Using either a deck of playing cards or a deck you've made out of index cards, play "war" to practice facts.  Split the cards between the two players.  Turn over the top two cards – you can either add, subtract (keeping positive answers), or multiply the two cards to see who wins.  The winner takes all 4 cards, and you play again just like the traditional card game of war.  Whoever has the most cards at the end wins!  My students love this game!  Again, it's a very easy game to keep in the car or your purse so learning is always near.

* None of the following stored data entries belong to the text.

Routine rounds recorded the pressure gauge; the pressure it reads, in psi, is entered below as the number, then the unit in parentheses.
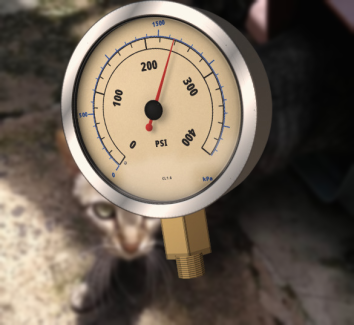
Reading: 240 (psi)
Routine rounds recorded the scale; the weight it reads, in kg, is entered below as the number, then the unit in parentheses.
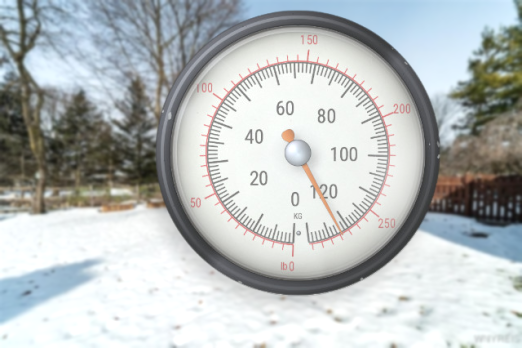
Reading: 122 (kg)
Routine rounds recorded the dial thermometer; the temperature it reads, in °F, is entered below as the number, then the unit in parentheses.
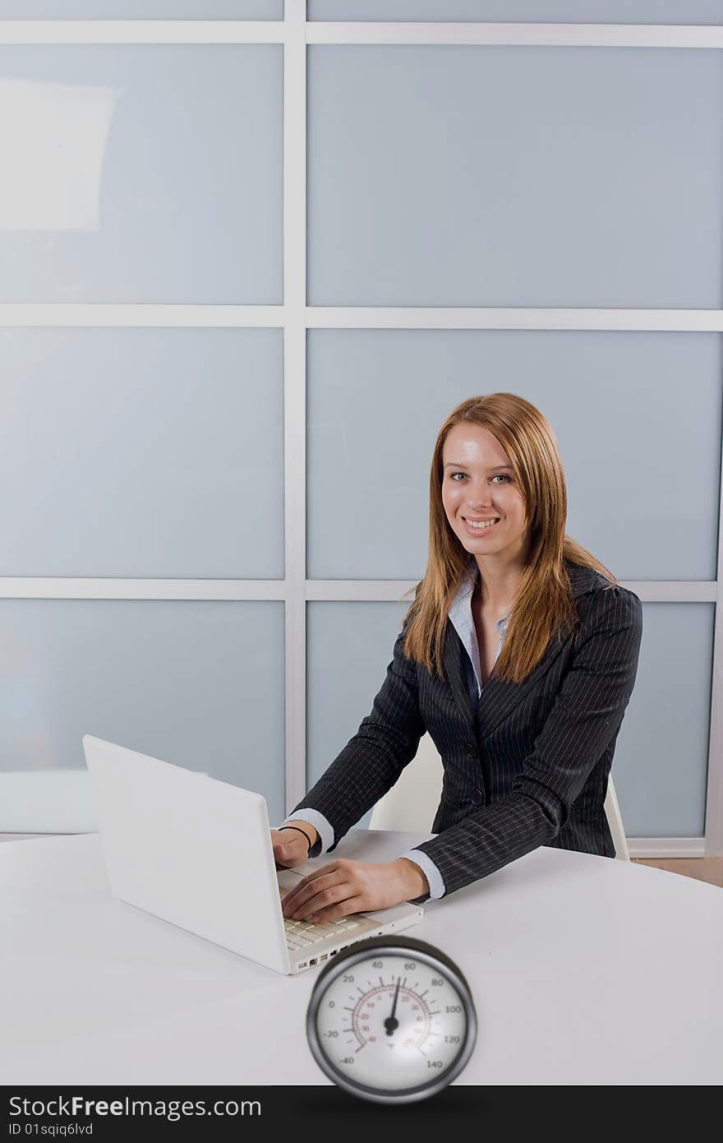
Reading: 55 (°F)
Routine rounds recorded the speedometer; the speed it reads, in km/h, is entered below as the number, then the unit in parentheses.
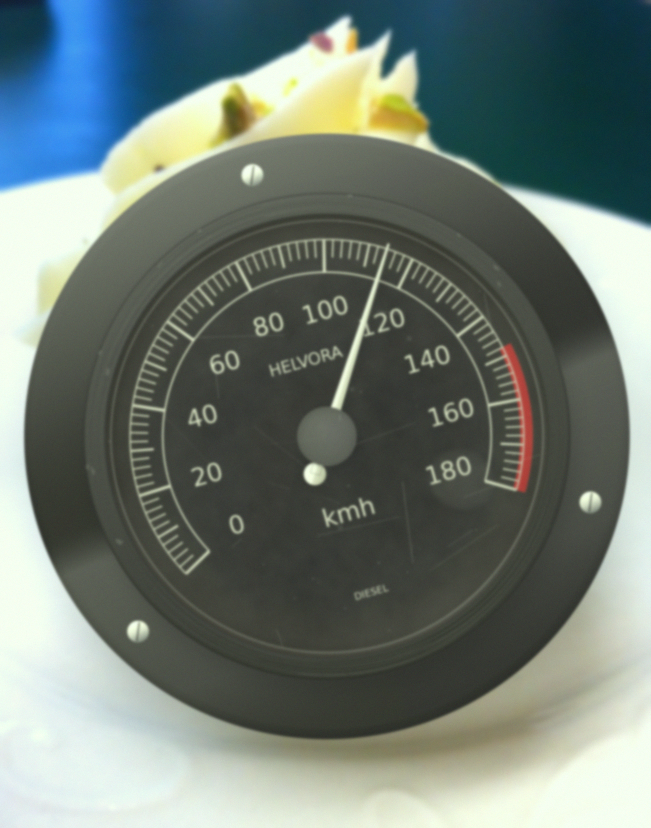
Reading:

3.  100 Chart: The 100 chart is an amazing tool to help build your children's number sense and allow them to use something concrete to memorize their facts.  They can use it as a visual tool when they need a point of reference or they can use it as a tactile tool by touching the numbers or using a game piece to count forwards and backwards.  For multiplication and division, have your children color in the multiples of each number so they can start to see patterns with the facts.  For example: to learn the facts of 6, color in 6, 12, 18, etc. so only the multiples of 6 are colored in. Your child will start to make a connection to the products of each fact instead of just memorizing random numbers. (You can print free 100 charts off the Internet.)

4.  Triangle Facts:

These are used as traditional flash cards, but they help to make the connection between all three numbers in the fact which is so important for the "memorizing" process.  Choose a fact, e.g., 6 + 3 = 9.  Place each number in the corner of the triangle with a star next to the answer (in this case, 9).  While holding the triangular card, cover one of the numbers with your finger so your child can only see 2 numbers, then have him/her find the missing number to complete the fact.  For extra practice, have your child write the 4 fact families for each card.  Students can practice on their own or you can quiz them.  Triangle facts are easy and fast!  You can buy them, make them yourself, or print them free online.

5.  I Know Cards:

This is a great way to help with the facts that your child gets stuck on every time!  There are always those tough facts that students just sometimes can't remember, so making "I know cards" will help them come up with a strategy for finding the answer.  For example: to help with 6 x 7 = 42, have your child write on an index card or piece of paper, "I know 6 x 6 is 36, so I add one more group of 6: 36 + 6 = 42, so 6x7=42".  Your child can use whatever strategy he or she likes but the focus is on what s/he already knows, not what s/he doesn't know.  You can hang the "I know cards" in their rooms or read through them weekly.